Volunteers clean up common, but illegal, signs in Columbia
COLUMBIA- When most people lose an animal, one of the first steps is to put a "missing" sign on a utility pole, street light or street sign.
One Columbia resident did just that when his cat went missing, but he didn't know that in Columbia it is illegal to post signs in the public right-of-way.
"I figured it may be [illegal], but honestly that wasn't the first thing on my mind when my cat got lost. It was more like how can I get as many people to help me as possible," said Kyle Gronemeier.
The City Code states "no one except a public officer or an employee can put up a sign or notice of any kind on any curbstone, lamppost, street or sidewalk surface, pole, bridge or tree on a public street."
The ordinance includes advertisements, for sale or rent signs for a building or home, garage sales, missing animal and campaign posters.
This ordinance is enforced by Building and Site Development, but the job of removing the signs has been picked up someone else.
A volunteer group in Columbia, Sign Sweepers, got their start about two years ago. Group members go around the city removing unlawful signs.
"When it comes to these signs, the temporary signs, they are a distraction and become a safety issue and we want to reduce that," said Amber Olson, volunteer program specialist for the City of Columbia.
Olson said she wants to make sure everyone is aware of other methods for advertising their event or sale.
Gronemeier said putting these signs up has helped.
"Having more eyes is the most important thing. I've had a couple people text me since I've put them up. I haven't just put up flyers. I have been going on sites and using Facebook trying to be as effective as possible. But it has helped, it has had a few more people kind of give me some whereabouts and just help me be able to at least not do it all by myself," said Gronemeier.
The volunteers are trained to ensure they are removing the correct signs. During the training they get a understanding of the program and the different types of signs they might encounter and how to handle those situations. They do this all on their own free time.

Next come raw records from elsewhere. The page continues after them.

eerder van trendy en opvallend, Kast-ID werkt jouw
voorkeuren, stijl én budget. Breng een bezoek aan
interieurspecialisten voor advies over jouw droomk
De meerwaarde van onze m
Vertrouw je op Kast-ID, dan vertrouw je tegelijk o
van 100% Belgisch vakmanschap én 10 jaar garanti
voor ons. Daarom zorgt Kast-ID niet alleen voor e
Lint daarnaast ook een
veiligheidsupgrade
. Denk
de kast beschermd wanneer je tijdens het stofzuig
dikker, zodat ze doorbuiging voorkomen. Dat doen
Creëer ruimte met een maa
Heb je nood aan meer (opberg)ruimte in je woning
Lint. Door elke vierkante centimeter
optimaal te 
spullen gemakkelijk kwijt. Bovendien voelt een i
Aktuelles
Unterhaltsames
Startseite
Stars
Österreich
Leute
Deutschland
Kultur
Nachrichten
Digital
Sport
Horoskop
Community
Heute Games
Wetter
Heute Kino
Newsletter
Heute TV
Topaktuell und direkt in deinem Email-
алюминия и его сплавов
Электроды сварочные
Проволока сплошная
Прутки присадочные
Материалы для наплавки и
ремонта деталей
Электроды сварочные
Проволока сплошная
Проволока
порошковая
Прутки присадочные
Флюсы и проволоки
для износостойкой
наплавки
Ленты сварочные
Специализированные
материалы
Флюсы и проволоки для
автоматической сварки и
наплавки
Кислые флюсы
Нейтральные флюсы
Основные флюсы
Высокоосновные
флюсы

Olson said some volunteers will reach out the people who have posted their signs, to inform them they are being removed and other ways they can go about their situation.
"I think this has been more of an educational piece. I'd like to think I've seen fewer signs due to our volunteer efforts. I'm just hoping this serves as initial conversation piece and how we can all come together to fall within the regulations while also allowing folks to advertise about sales and events in the right way," said Olson.